Background: In congenital diaphragmatic hernia (CDH), vascular pulmonary underdevelopment could induce severe pulmonary hypertension; however, its significance in perinatal ventricular load conditions is largely unknown. Ventricular pressure overload induces increased myocardium gene expression of B-type natriuretic peptide (BNP), components of the renin-angiotensinogen and endothelin (ET)–1 system. Our aim was to evaluate perinatal myocardium expression of these genes in a nitrofen-induced CDH rat model.

Methods: In the nitrofen-induced CDH rat model, fetuses from dated pregnant Sprague-Dawley rats at 15.5, 17.5, 19.5 and 21.5 days postcoitum as well as newborn pups were assigned to 3 experimental groups: control, nitrofen (exposed to nitrofen, without CDH), and CDH (exposed to nitrofen, with CDH). Myocardial samples collected from the right and left ventricle were processed for quantification of mRNA of BNP, angiotensinogen, and ET-1.
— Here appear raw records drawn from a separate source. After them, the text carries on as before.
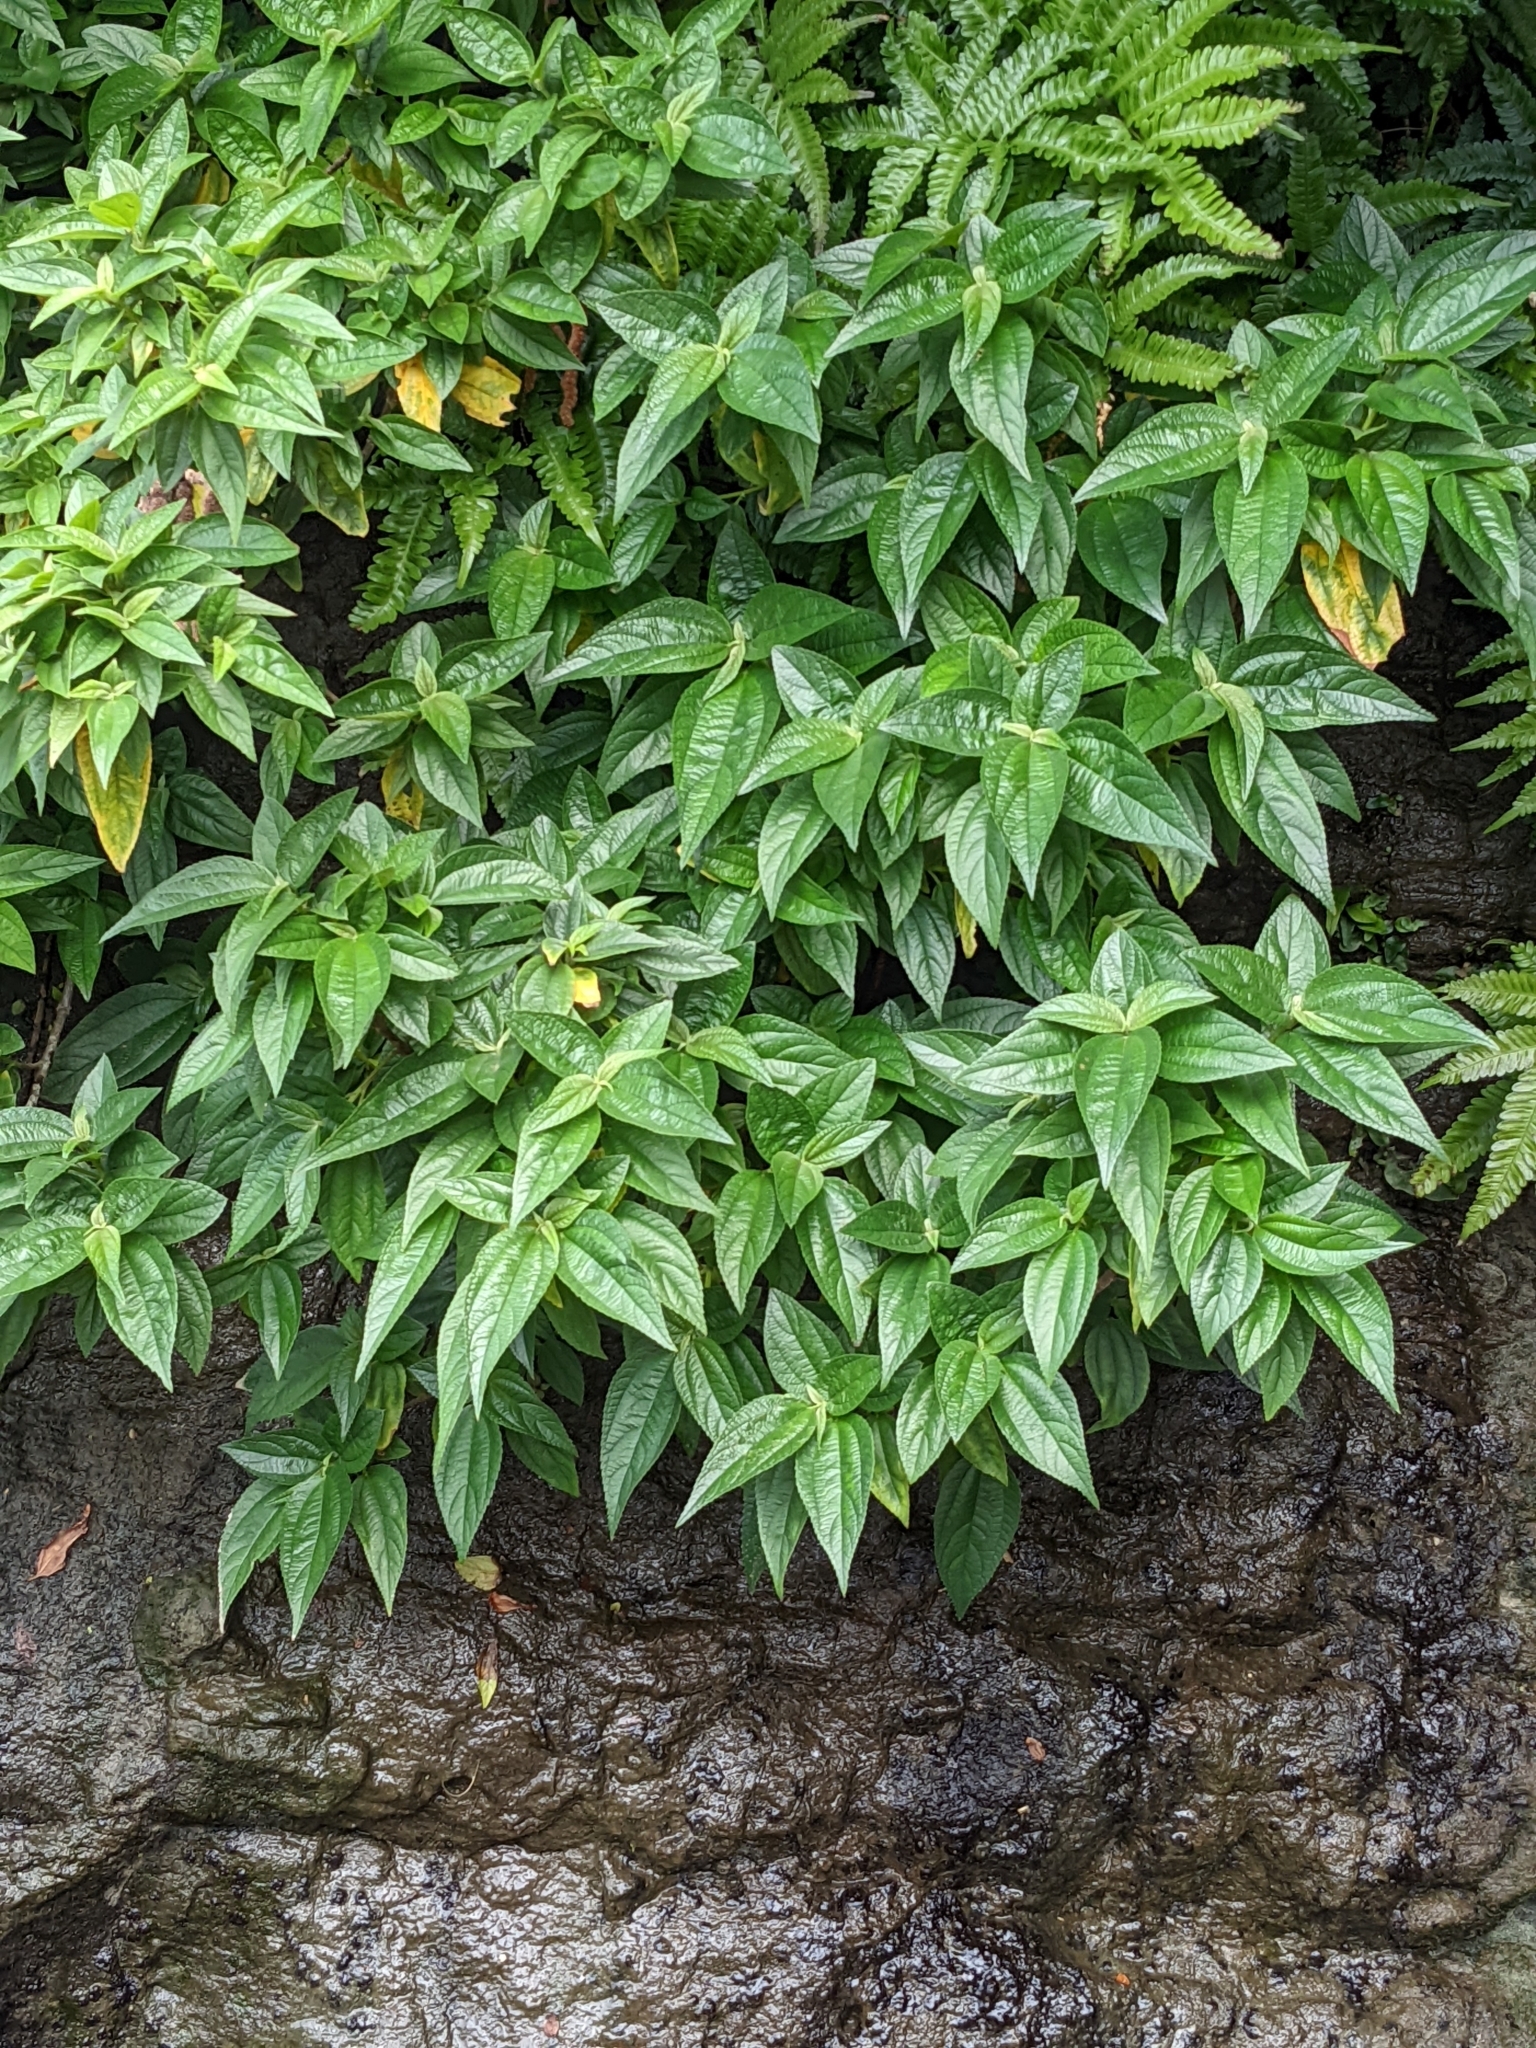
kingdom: Plantae
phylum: Tracheophyta
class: Magnoliopsida
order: Rosales
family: Urticaceae
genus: Boehmeria
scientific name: Boehmeria densiflora
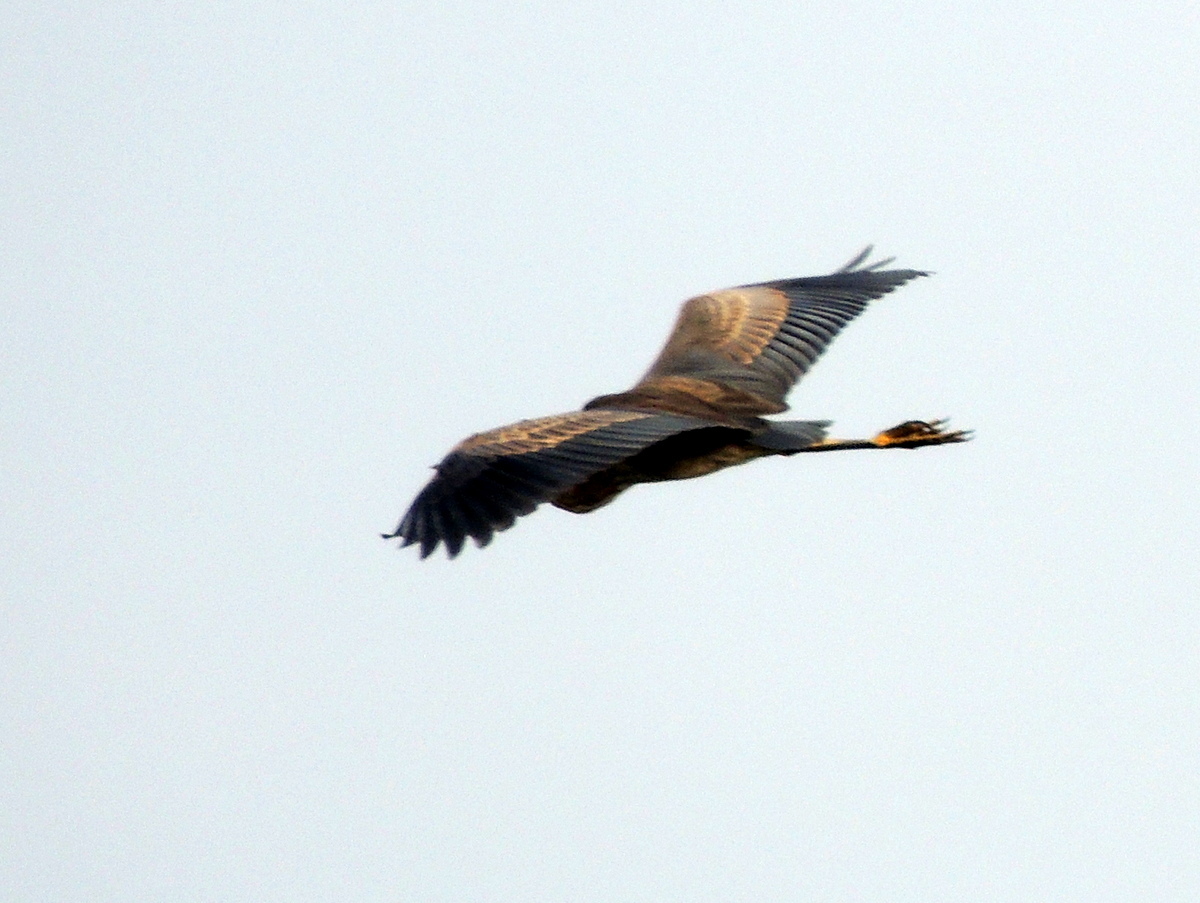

Results: The perinatal expression of BNP, angiotensinogen, and ET-1 mRNA in the right and left ventricle of the control group revealed daily changes. During gestation, the expression of BNP and angiotensinogen mRNA underwent significant oscillation compared with control in both nitrofen-exposed fetuses, although there is no significant differences between the nitrofen and CDH groups. After birth, occurs a significant increasing expression of all studied genes only in the right ventricle of CDH pups.

Conclusions: The pre-natal myocardial quantification of BNP, angiotensinogen, and ET-1 mRNA demonstrated that CDH is only associated with significant molecular alterations in the right ventricle and after birth, suggesting that vascular alterations does not have significant pre-natal impact in fetal hemodynamic.